In Manitoba, Morgan Harris and Marcedes Myran, two Indigenous women murdered in Winnipeg, mattered. Their families and communities mattered. If First Nations in B.C. and elsewhere—and indeed all Canadians—truly believe every child matters, and if many still believe there are children buried at Kamloops, why are Canadians kept in the dark? Indigenous families in particular are being told, and teaching their children, that genocide explains the inequality—social, economic and otherwise—they endure today.

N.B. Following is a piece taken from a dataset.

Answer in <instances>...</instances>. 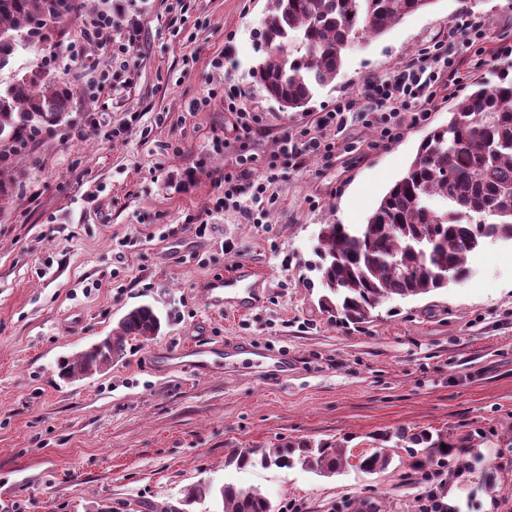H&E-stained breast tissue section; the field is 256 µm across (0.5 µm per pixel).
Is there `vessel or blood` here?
<instances>
[{"instance_id": "vessel-or-blood-1", "label": "vessel or blood", "mask_w": 512, "mask_h": 512, "mask_svg": "<svg viewBox=\"0 0 512 512\" xmlns=\"http://www.w3.org/2000/svg\"><path fill=\"white\" fill-rule=\"evenodd\" d=\"M204 288L209 309L218 314L224 312L244 314L258 307L263 301L262 277L258 269L248 262L239 263L227 274L208 278ZM152 360L154 365L163 372L179 369L186 362L191 363L197 370L208 369L214 362L228 367L247 363L258 369L270 365L280 374L286 373L289 367L287 356H275L245 342L212 345L207 341L198 340L189 348L178 351L155 350Z\"/></svg>"}]
</instances>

It’s tempting to blame governments for fuelling the panic or the mainstream media for refusing to ask basic questions. Yes, they bear responsibility. But the spark came from Kamloops, and only Kamloops can settle this. Its own GPR specialist recommended excavation. That would prove whether bodies exist, identify who the children were, and reconnect them to their families and communities.

Instead, Canadians are asked to accept the story on faith. After four years with no excavation and no names, credibility is stretched to the breaking point.

Consider the contrast: Manitoba Premier Wab Kinew says $18 million was spent to dig through thousands of tonnes of hazardous landfill to recover the remains of Morgan and Marcedes. Kamloops, with $12 million to dig just a few feet, has yet to act.

Something is wrong with this picture. Either compassion for Indigenous children is missing, or the “missing” children aren’t missing at all.

Where is that compassion Canadians love to think they possess?

Or is it simply not true that every child matters?

James C. McCrae is a former attorney general of Manitoba and Canadian citizenship judge.